Felix Salmon laments that the standard of statistical literacy among journalists is appalling. He brings us this example about people who download music illegally:
About 95 percent of music downloads in 2010 were unlicensed and illegal, with no money flowing back to artists, songwriters or record producers, according to Alex Jacob, a spokesman for the International Federation of the Phonographic Industry. So riches could await a company that persuades some of these Internet scofflaws to change their ways.
He argues, rightfully, that the source makes the statistic (from an organization fighting against music piracy) hard to take seriously. He also feels that the number fails the "sniff test". Could it really be true that only 5% of the music are paid for? If the music market were to be say $10 billion today, then they are suggesting that the real market could be as high as 20 times that number, so $200 billion.
I left a comment on his blog to point out the craziness of the last sentence in the quote above, the delusion that if Bittorrent and other illegal download methods suddenly vanished, the online music revenues would jump 5-fold, 10-fold, etc. overnight. This is the same delusion that makes politicians/economists claim that we can solve our unemployment problem by giving our workforce more college degrees (in effect, shifting people from one bucket to a different bucket). I debunked that claim here.
The other point Felix made is well worth repeating: 95 percent of downloads is not the same as 95 percent of people doing downloads because a small number of people account for an outsized proportion of total downloads. Although Felix didn't state this directly - he assumed it in an example, it is most likely true that illegal downloaders are on average downloading many more songs than legal downloaders. For price is no barrier to the former group.
What this means is that if 95 percent of downloads were illegal, then the proportion of people who are illegal downloaders is likely to be considerably lower than 95 percent.

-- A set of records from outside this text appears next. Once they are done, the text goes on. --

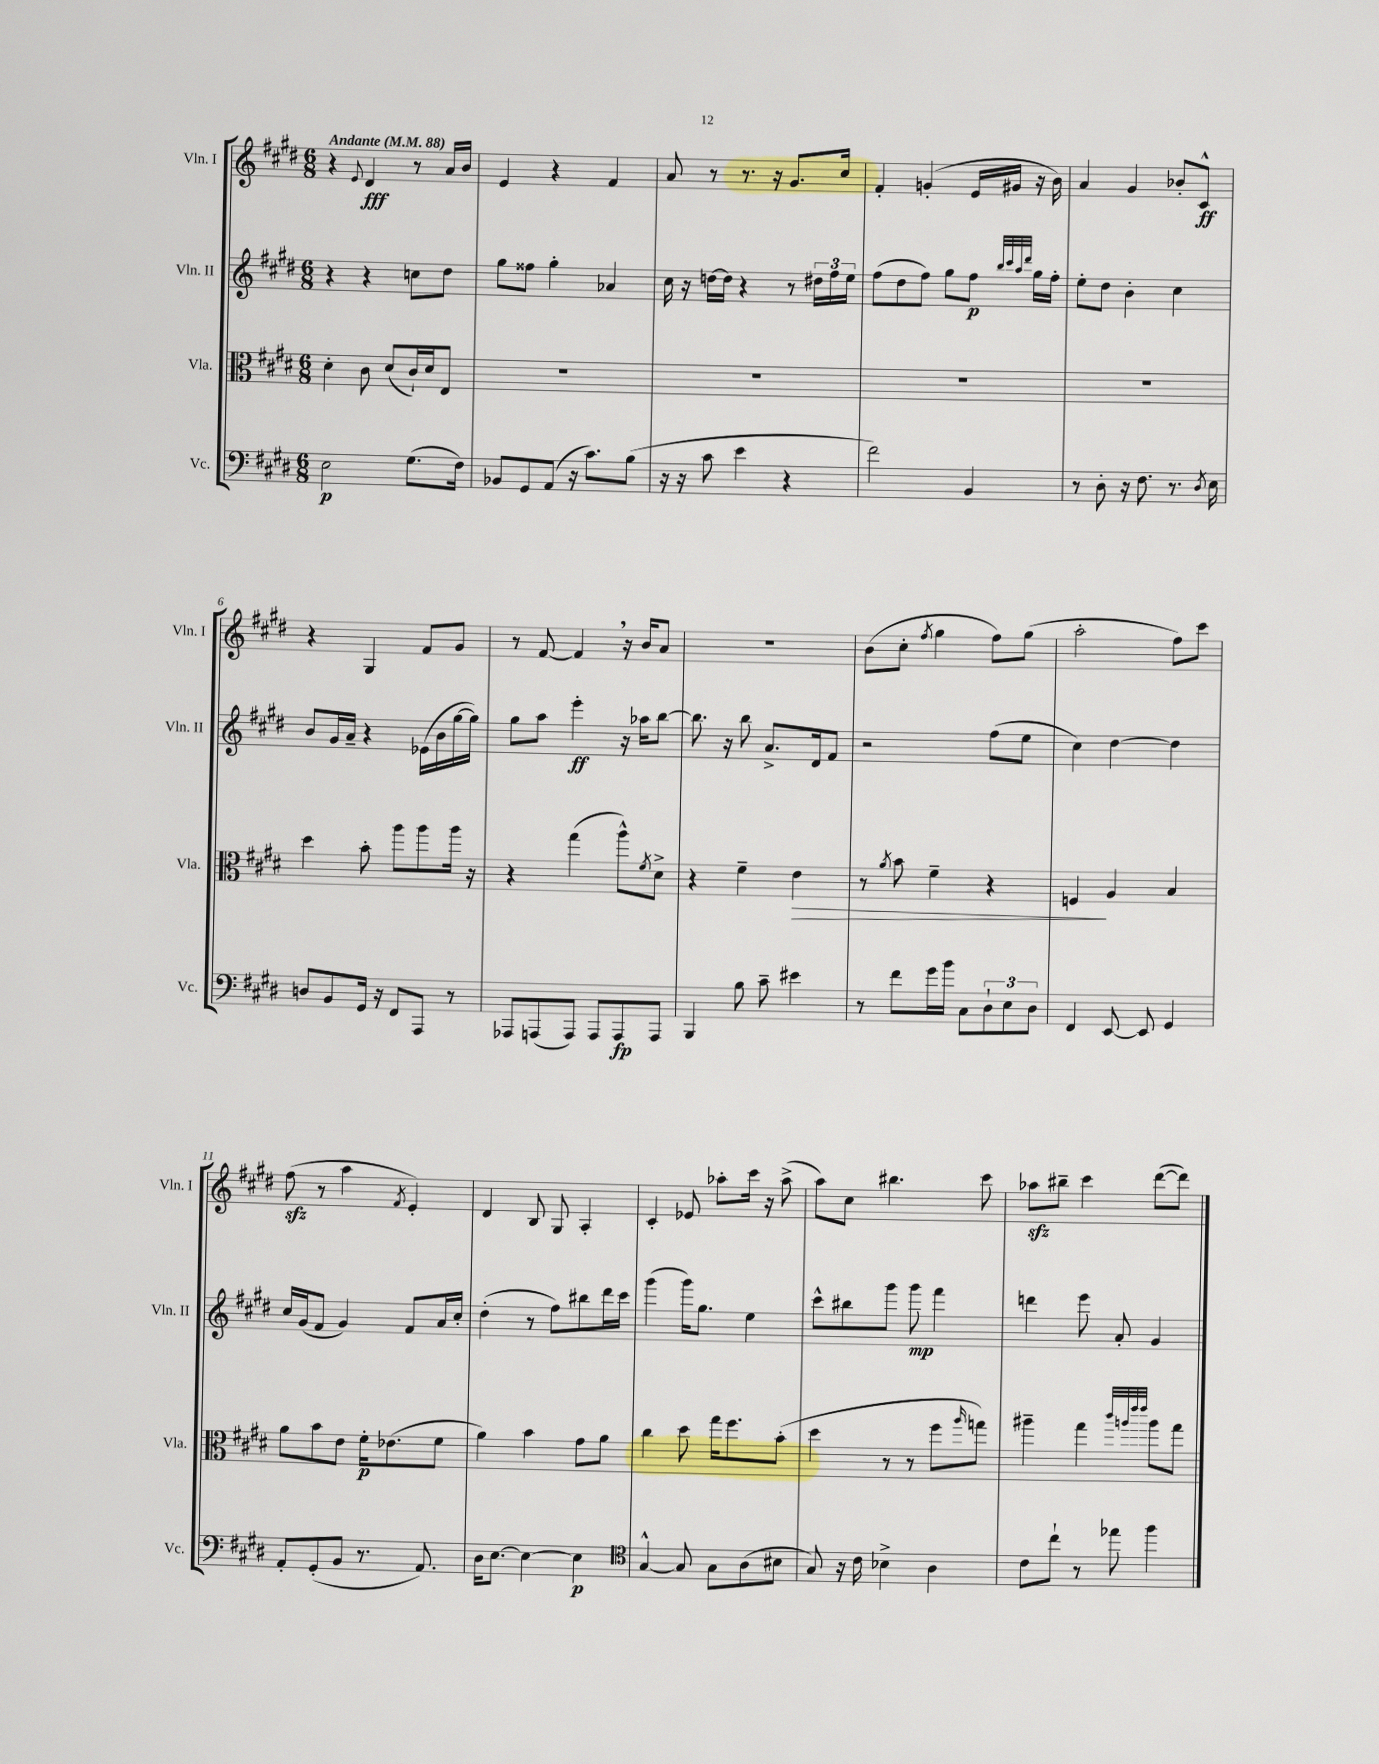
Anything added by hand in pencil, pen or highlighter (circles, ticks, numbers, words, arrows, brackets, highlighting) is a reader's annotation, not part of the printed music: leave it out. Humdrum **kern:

**kern	**kern	**kern	**kern
*staff4	*staff3	*staff2	*staff1
*clefF4	*clefC3	*clefG2	*clefG2
*k[f#c#g#d#]	*k[f#c#g#d#]	*k[f#c#g#d#]	*k[f#c#g#d#]
*M6/8	*M6/8	*M6/8	*M6/8
*MM88	*MM88	*MM88	*MM88
2E\	4d#'\	4r	4r
.	.	.	8qqe/
.	8c#\	4r	4d#/
.	(8d#/L	.	.
(8.G#\L	16c#`/L)	8cc\L	8r
.	16d#/J	.	.
.	8E/J	8dd#\J	16a/LL
16F#\Jk)	.	.	16b/JJ
=	=	=	=
8BB-/L	2.r	8gg#\L	4e/
8GG#/	.	8ff##\J	.
(8AA/J	.	4gg#'\	4r
16r	.	.	.
8.c#\L)	.	.	.
.	.	4a-/	4f#/
(8B\J	.	.	.
=	=	=	=
16r	2.r	16cc#\	8a/
16r	.	16r	.
8c#\	.	[16dd\LL	8r
.	.	16dd\]JJ	.
4e\	.	4r	8.r
.	.	.	16r
4r	.	8r	8.g#/L
.	.	24dd#\LL	.
.	.	24ff#\	.
.	.	.	16cc#/Jk
.	.	24ee\JJ	.
=	=	=	=
2f#\)	2.r	(8ff#\L	4f#'/
.	.	8dd#\	.
.	.	8ff#\J)	(4g'/
.	.	8gg#\L	.
4BB/	.	8ff#\J	16e/LL
.	.	.	16g#/JJ
.	.	32qqbb/LLL	.
.	.	32qqccc#/	.
.	.	32qqaa/	.
.	.	32qqddd#/JJJ	.
.	.	16gg#\LL	16r
.	.	16ff#'\JJ	16b\)
=	=	=	=
8r	2.r	8ee'\L	4a/
8D#'\	.	8dd#\J	.
16r	.	4b'\	4g#/
8.F#\	.	.	.
8.r	.	4cc#\	8b-'/L
.	.	.	8c#^^/J
8qD#/	.	.	.
16E\	.	.	.
=	=	=	=
8D/L	4dd#\	8b/L	4r
8BB/	.	16g#/L	.
.	.	16a~/JJ	.
16GG#/Jk	8b'\	4r	4G#/
16r	.	.	.
8FF#/L	8aa\L	.	.
8AAA/J	8aa\	(16e-\LL	8f#/L
.	.	16b\	.
8r	16aa\Jk	[16gg#\	8g#/J
.	16r	16gg#\]JJ)	.
=	=	=	=
8AAA-/L	4r	8gg#\L	8r
(8AAA/	.	8aa\J	[8f#/
8AAA/J)	(4gg#\	4eee'\	4f#/]
8AAA/L	.	.	.
8AAA/	8aa^^\L)	16r	16r
.	.	16aa-\LK	16b/LK
.	8qf#/	.	.
8AAA/J	8d#^\J	[8bb\J	8a/J
=	=	=	=
4BBB/	4r	8.bb\]	2.r
.	.	16r	.
8B\	4f#~\	8bb\	.
8c#~\	.	8.a^/L	.
4e#\	4e\	.	.
.	.	16d#/k	.
.	.	8f#/J	.
=	=	=	=
8r	8r	2r	(8b\L
.	8qa/	.	.
8f#\L	8b\	.	8cc#'\J
.	.	.	8qff#/
16g#\L	4f#~\	.	4gg#\
16b\JJ	.	.	.
8C#\L	.	.	.
12D#`\	4r	(8ff#\L	8ff#\L)
12E\	.	.	.
.	.	8ee\J	(8gg#\J
12D#\J	.	.	.
=	=	=	=
4FF#/	4F/	4cc#\)	2aa'\
[8EE/	4A/	[4dd#\	.
8EE/]	.	.	.
4GG#/	4B/	4dd#\]	8ff#\L)
.	.	.	8ccc#\J
=	=	=	=
8AA'/L	8a\L	16cc#/LL	(8ff#\
.	.	(16g#/J	.
(8GG#'/	8b\	8f#/J	8r
8BB/J	8e\J	4g#/)	4aa\
8.r	16f#'\LK	.	.
.	(8.e-\	.	.
.	.	.	8qf#/
.	.	8f#/L	4e'/)
8.AA/)	.	.	.
.	8f#\J	16a/L	.
.	.	16cc#'/JJ	.
=	=	=	=
16D#\LK	4a\)	(4dd#'\	4d#/
[8.E\J	.	.	.
4E\_	4b\	8r	8B/
.	.	8ff#\L)	8G#/
4E\]	8g#\L	8bb#\	4A'/
.	8a\J	16ddd#\L	.
.	.	16ccc#\JJ	.
=	=	=	=
*clefC4	*	*	*
[4G#^^/	4cc#\	(4ggg#\	4c#'/
8G#/]	8dd#\	16ggg#\LK)	8e-/
.	.	8.gg#\J	.
8G#\L	16gg#\LK	.	8aa-'\L
.	8.ff#\	.	.
(8A\	.	4ee\	16ccc#\Jk
.	.	.	16r
8B#\J	(8b'\J	.	(8aa-^\
=	=	=	=
8G#/)	4dd#\	8ccc#^^\L	8aa\L)
16r	.	8bb#\	8cc#\J
16c#\	.	.	.
4B-^\	8r	8ggg#\J	4.bb#\
.	8r	8ggg#\	.
4A\	8ff#\L	4fff#\	.
.	16qqaa/	.	.
.	8gg\J)	.	8ccc#\
=	=	=	=
8c#\L	4aa#~\	4ddd\	8aa-\L
8cc#`\J	.	.	8bb#~\J
8r	4gg#\	8eee\	4ccc#\
8ee-\	.	8a'/	.
.	32qqccc#/LLL	.	.
.	32qqaa/	.	.
.	32qqeee/	.	.
.	32qqeee/JJJ	.	.
4ff#\	8aa\L	4g#/	([8ddd#\L
.	8gg#\J	.	8ddd#\]J)
==	==	==	==
*-	*-	*-	*-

One final point: it is also foolhardy to bluntly divide the world into Illegals and Legals. In statistics, we like to think there is a continuum with most people having done at least one illegal download, while perhaps most so-called Illegals have paid at least once for music downloads. So, if we want to do a proper analysis of this phenomenon, we should put a probability of downloading illegally on each individual, rather than assuming that each person is either an Illegal or a Legal, and not both.
Yes, this makes data analysis sounds complicated. It's easy to fall into the many traps. But there is only a small number of fundamental concepts, and once you understand those, you'll find them popping up everywhere.